Task objective
Go through the data and copy each line where the string "LIST" appears.

%%

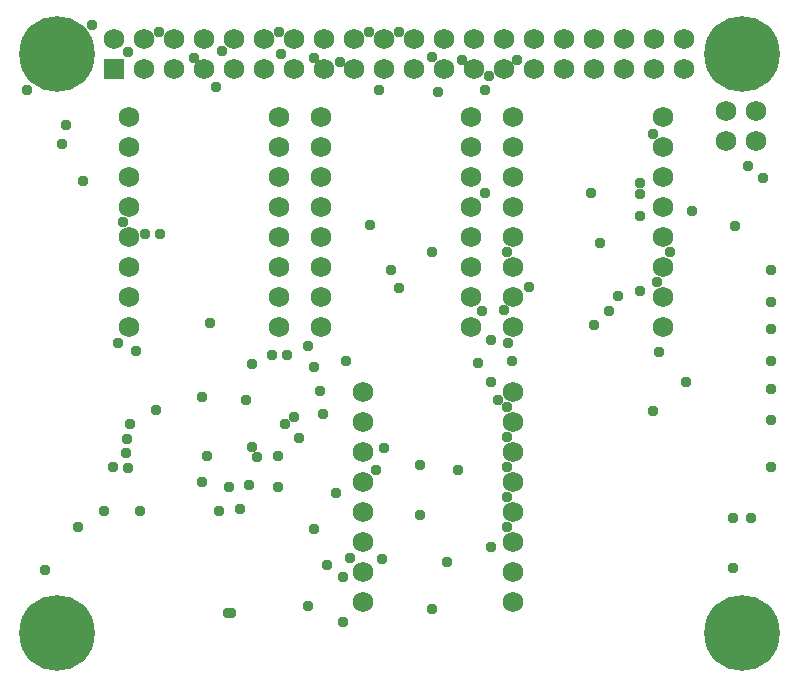
<source format=gbr>
G04 EAGLE Gerber RS-274X export*
G75*
%MOMM*%
%FSLAX34Y34*%
%LPD*%
%INSoldermask Bottom*%
%IPPOS*%
%AMOC8*
5,1,8,0,0,1.08239X$1,22.5*%
G01*
G04 Define Apertures*
%ADD10C,1.727200*%
%ADD11C,6.403200*%
%ADD12R,1.727200X1.727200*%
%ADD13C,0.959600*%
D10*
X231000Y301100D03*
X231000Y326500D03*
X231000Y351900D03*
X231000Y377300D03*
X231000Y402700D03*
X231000Y428100D03*
X231000Y453500D03*
X231000Y478900D03*
X104000Y478900D03*
X104000Y453500D03*
X104000Y428100D03*
X104000Y402700D03*
X104000Y377300D03*
X104000Y351900D03*
X104000Y326500D03*
X104000Y301100D03*
X393500Y301100D03*
X393500Y326500D03*
X393500Y351900D03*
X393500Y377300D03*
X393500Y402700D03*
X393500Y428100D03*
X393500Y453500D03*
X393500Y478900D03*
X266500Y478900D03*
X266500Y453500D03*
X266500Y428100D03*
X266500Y402700D03*
X266500Y377300D03*
X266500Y351900D03*
X266500Y326500D03*
X266500Y301100D03*
X429000Y478842D03*
X429000Y453442D03*
X429000Y428042D03*
X429000Y402642D03*
X429000Y377242D03*
X429000Y351842D03*
X429000Y326442D03*
X429000Y301042D03*
X556000Y301042D03*
X556000Y326442D03*
X556000Y351842D03*
X556000Y377242D03*
X556000Y402642D03*
X556000Y428042D03*
X556000Y453442D03*
X556000Y478842D03*
X301958Y246400D03*
X301958Y221000D03*
X301958Y195600D03*
X301958Y170200D03*
X301958Y144800D03*
X301958Y119400D03*
X301958Y94000D03*
X301958Y68600D03*
X428958Y68600D03*
X428958Y94000D03*
X428958Y119400D03*
X428958Y144800D03*
X428958Y170200D03*
X428958Y195600D03*
X428958Y221000D03*
X428958Y246400D03*
D11*
X42500Y42500D03*
X622500Y42500D03*
X622500Y532500D03*
X42500Y532500D03*
D12*
X91200Y519800D03*
D10*
X116600Y519800D03*
X142000Y519800D03*
X167400Y519800D03*
X192800Y519800D03*
X218200Y519800D03*
X91200Y545200D03*
X116600Y545200D03*
X142000Y545200D03*
X167400Y545200D03*
X192800Y545200D03*
X218200Y545200D03*
X243600Y519800D03*
X243600Y545200D03*
X269000Y519800D03*
X294400Y519800D03*
X319800Y519800D03*
X345200Y519800D03*
X370600Y519800D03*
X396000Y519800D03*
X269000Y545200D03*
X294400Y545200D03*
X319800Y545200D03*
X345200Y545200D03*
X370600Y545200D03*
X396000Y545200D03*
X421400Y519800D03*
X421400Y545200D03*
X446800Y519800D03*
X472200Y519800D03*
X497600Y519800D03*
X523000Y519800D03*
X548400Y519800D03*
X573800Y519800D03*
X446800Y545200D03*
X472200Y545200D03*
X497600Y545200D03*
X523000Y545200D03*
X548400Y545200D03*
X573800Y545200D03*
X609400Y458570D03*
X634800Y458570D03*
X609400Y483970D03*
X634800Y483970D03*
D13*
X104840Y218920D03*
X109412Y281404D03*
X94172Y287500D03*
X102388Y182344D03*
X188660Y165580D03*
X229808Y165580D03*
X278576Y161008D03*
X424880Y287500D03*
X270956Y100048D03*
X536132Y331696D03*
X290768Y106144D03*
X536132Y395704D03*
X319724Y199108D03*
X536132Y423136D03*
X46928Y456664D03*
X212316Y191488D03*
X536132Y413992D03*
X398972Y270736D03*
X126176Y231112D03*
X101792Y206728D03*
X616904Y386560D03*
X117032Y380464D03*
X416409Y239583D03*
X331916Y334744D03*
X325820Y349984D03*
X235904Y218920D03*
X243524Y225016D03*
X165800Y241780D03*
X207778Y199802D03*
X72500Y557500D03*
X17500Y502500D03*
X50000Y472500D03*
X65000Y424704D03*
X130000Y380000D03*
X172500Y305000D03*
X32500Y95296D03*
X165000Y170000D03*
X205000Y167500D03*
X98420Y390000D03*
X360000Y62500D03*
X372500Y102500D03*
X382500Y180000D03*
X350000Y142500D03*
X260000Y130000D03*
X182500Y535000D03*
X232500Y532500D03*
X177500Y505000D03*
X307500Y387500D03*
X315000Y502500D03*
X332500Y550780D03*
X307100Y550780D03*
X230900Y550780D03*
X158410Y529090D03*
X360000Y530000D03*
X365000Y500000D03*
X495000Y415000D03*
X408700Y514220D03*
X405000Y502084D03*
X580000Y400000D03*
X550420Y339142D03*
X423420Y364542D03*
X552500Y280000D03*
X575000Y255000D03*
X615000Y140000D03*
X615000Y97500D03*
X647500Y182500D03*
X647500Y222500D03*
X647500Y248844D03*
X647500Y272500D03*
X647500Y299644D03*
X647500Y322956D03*
X640000Y427500D03*
X547500Y465000D03*
X502500Y372500D03*
X360000Y365000D03*
X405000Y415000D03*
X410000Y290000D03*
X442500Y335000D03*
X421265Y315897D03*
X423378Y132100D03*
X423378Y157500D03*
X423378Y182900D03*
X423378Y208300D03*
X423378Y233700D03*
X517500Y327500D03*
X410136Y254864D03*
X103045Y534455D03*
X129300Y550780D03*
X101428Y195000D03*
X202500Y240000D03*
X247500Y207500D03*
X265000Y247500D03*
X237500Y277500D03*
X255000Y65000D03*
X317500Y105000D03*
X285000Y90000D03*
X312500Y180000D03*
X281910Y525590D03*
X260460Y529540D03*
X385245Y527745D03*
X230000Y192500D03*
X287500Y272500D03*
X260000Y267500D03*
X267500Y227500D03*
X255000Y285000D03*
X225000Y277500D03*
X207500Y270000D03*
X630000Y140000D03*
X197500Y147500D03*
X170000Y192500D03*
X410000Y115000D03*
X350000Y185000D03*
X427500Y272500D03*
X402500Y315000D03*
X497500Y302864D03*
X510000Y315000D03*
X547403Y230097D03*
X561692Y364654D03*
X90252Y182500D03*
X285000Y51996D03*
X180000Y145297D03*
X112500Y145297D03*
X82500Y145297D03*
X60020Y132500D03*
X190000Y59114D03*
X187500Y59114D03*
X647500Y350000D03*
X627500Y437500D03*
X432500Y527500D03*
M02*

</source>
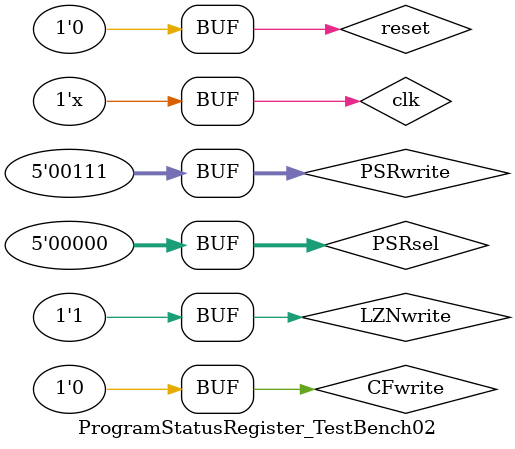
<source format=v>
`timescale 1ns / 1ps


module ProgramStatusRegister_TestBench02;

	// Inputs
	reg clk;
	reg reset;
	reg CFwrite;
	reg LZNwrite;
	reg [4:0] PSRsel;
	reg [4:0] PSRwrite;

	// Outputs
	wire PSRcond;
	wire [31:0] PSRcondExt;

	// Instantiate the Unit Under Test (UUT)
	ProgramStatusRegister uut (
		.clk(clk), 
		.reset(reset), 
		.CFwrite(CFwrite), 
		.LZNwrite(LZNwrite), 
		.PSRsel(PSRsel), 
		.PSRwrite(PSRwrite), 
		.PSRcond(PSRcond), 
		.PSRcondExt(PSRcondExt)
	);

	initial begin
		// Initialize Inputs
		clk = 0;
		reset = 1;
		CFwrite = 0;
		LZNwrite = 0;
		PSRsel = 0;
		PSRwrite = 0;

		// Wait 100 ns for global reset to finish
		#10 reset = 0;
        
		// Add stimulus here
		PSRwrite = 5'b10101;
		CFwrite = 1'b1;
		#20;
		CFwrite = 0;
		PSRwrite = 5'b00111;
		LZNwrite = 1'b1;

	end
      
	always #1 clk = ~clk;	
		
endmodule


</source>
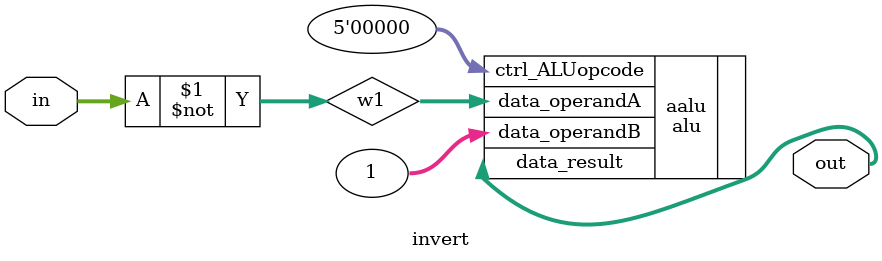
<source format=v>
module invert(out, in);
    input [31:0] in;
    output [31:0] out;

    wire [31:0] w1;

    assign w1 = ~in;
    alu aalu(.data_operandA(w1), .data_operandB(32'b1), .ctrl_ALUopcode(5'b0), .data_result(out));
endmodule
</source>
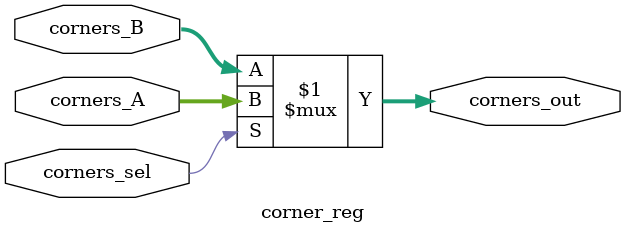
<source format=v>
`timescale 1ns / 1ps
module corner_reg(
    input [79:0] corners_A,
    input [79:0] corners_B,
    input corners_sel,
    output [79:0] corners_out
    );

	assign corners_out = corners_sel ? corners_A : corners_B;

endmodule

</source>
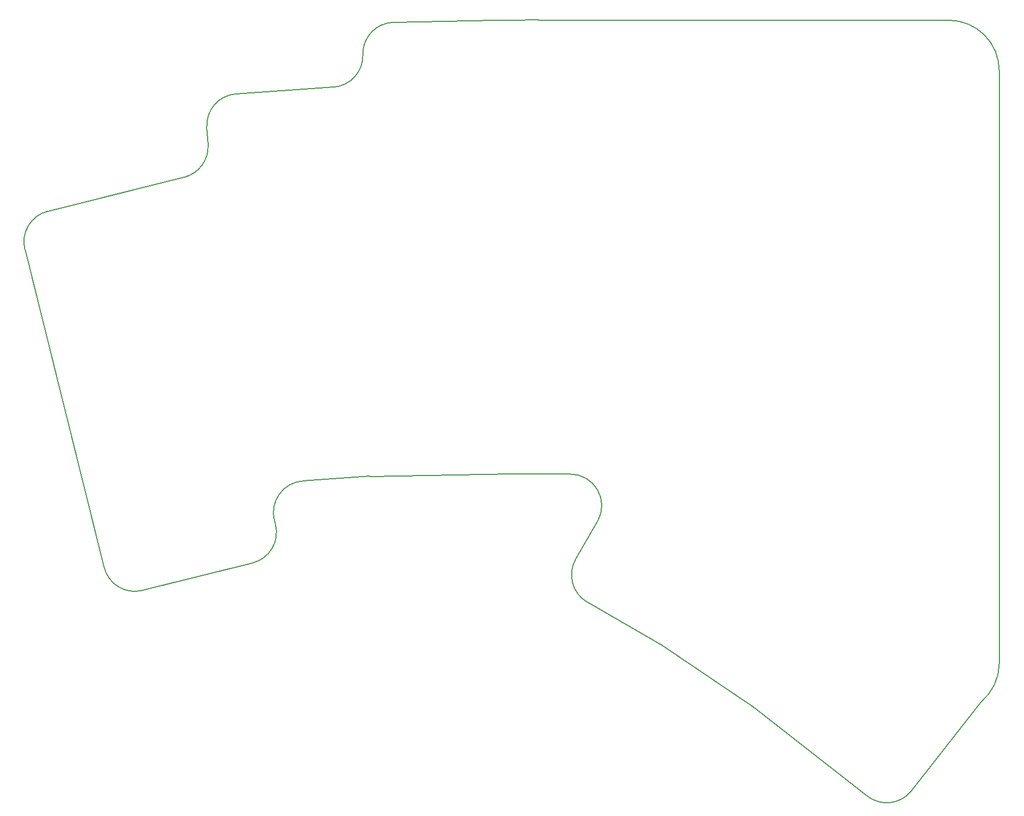
<source format=gbr>
%TF.GenerationSoftware,KiCad,Pcbnew,(6.0.5)*%
%TF.CreationDate,2022-05-07T21:13:44-04:00*%
%TF.ProjectId,main,6d61696e-2e6b-4696-9361-645f70636258,VERSION_HERE*%
%TF.SameCoordinates,Original*%
%TF.FileFunction,Profile,NP*%
%FSLAX46Y46*%
G04 Gerber Fmt 4.6, Leading zero omitted, Abs format (unit mm)*
G04 Created by KiCad (PCBNEW (6.0.5)) date 2022-05-07 21:13:44*
%MOMM*%
%LPD*%
G01*
G04 APERTURE LIST*
%TA.AperFunction,Profile*%
%ADD10C,0.150000*%
%TD*%
G04 APERTURE END LIST*
D10*
X173316369Y-175343585D02*
X173501404Y-176085722D01*
X152394212Y-186501404D02*
X169859535Y-182146810D01*
X133753185Y-132404157D02*
X146333124Y-182859535D01*
X137395054Y-126343069D02*
X159021932Y-120950883D01*
X177819065Y-169146155D02*
X188520320Y-168397851D01*
X167251754Y-107733696D02*
X182703521Y-106653203D01*
X162800143Y-115750622D02*
X162612716Y-113070299D01*
X188521022Y-168438061D02*
X210893811Y-168047543D01*
X188521022Y-168438061D02*
X188520320Y-168397851D01*
X192263862Y-96371764D02*
X208275000Y-96092288D01*
X210882088Y-96046781D02*
X215260359Y-95970358D01*
X215260359Y-95970358D02*
X215261693Y-96046781D01*
X187353977Y-101578121D02*
X187351885Y-101458264D01*
X210981073Y-168046781D02*
X220242320Y-168046781D01*
X215261693Y-96046781D02*
X280275000Y-96046781D01*
X208275000Y-96046781D02*
X210882088Y-96046781D01*
X208275000Y-96092288D02*
X208275000Y-96046781D01*
X222945738Y-188364323D02*
X234235106Y-194882242D01*
X221115611Y-181534196D02*
X224572447Y-175546781D01*
X234531070Y-195067181D02*
X249211611Y-204969330D01*
X274378168Y-218271052D02*
X285342966Y-204236751D01*
X249493953Y-205174465D02*
X267359807Y-219132799D01*
X169859535Y-182146810D02*
G75*
G03*
X173501405Y-176085722I-1209609J4851479D01*
G01*
X146333124Y-182859535D02*
G75*
G03*
X152394212Y-186501405I4851479J1209609D01*
G01*
X137395054Y-126343069D02*
G75*
G03*
X133753185Y-132404158I1209610J-4851479D01*
G01*
X159021932Y-120950884D02*
G75*
G03*
X162800143Y-115750621I-1209610J4851480D01*
G01*
X167251754Y-107733696D02*
G75*
G03*
X162612715Y-113070299I348782J-4987821D01*
G01*
X182703521Y-106653203D02*
G75*
G03*
X187353977Y-101578121I-348782J4987820D01*
G01*
X192263862Y-96371764D02*
G75*
G03*
X187351886Y-101458264I87262J-4999238D01*
G01*
X267359807Y-219132799D02*
G75*
G03*
X274378168Y-218271052I3078307J3940054D01*
G01*
X249493953Y-205174465D02*
G75*
G03*
X249211610Y-204969331I-3078307J-3940053D01*
G01*
X234531070Y-195067181D02*
G75*
G03*
X234235106Y-194882242I-2795964J-4145188D01*
G01*
X221115611Y-181534196D02*
G75*
G03*
X222945738Y-188364323I4330127J-2500000D01*
G01*
X224572447Y-175546781D02*
G75*
G03*
X220242320Y-168046781I-4330127J2500000D01*
G01*
X210981073Y-168046781D02*
G75*
G03*
X210893811Y-168047543I0J-5000000D01*
G01*
X177819065Y-169146157D02*
G75*
G03*
X173316369Y-175343585I348782J-4987819D01*
G01*
X285342966Y-204236751D02*
G75*
G03*
X288275000Y-198046782I-5067966J6189970D01*
G01*
X288275000Y-198046781D02*
X288275000Y-104046781D01*
X288275000Y-104046781D02*
G75*
G03*
X280275000Y-96046781I-8000000J0D01*
G01*
M02*

</source>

%%

Result of this exercise
G04 APERTURE LIST*
G04 APERTURE END LIST*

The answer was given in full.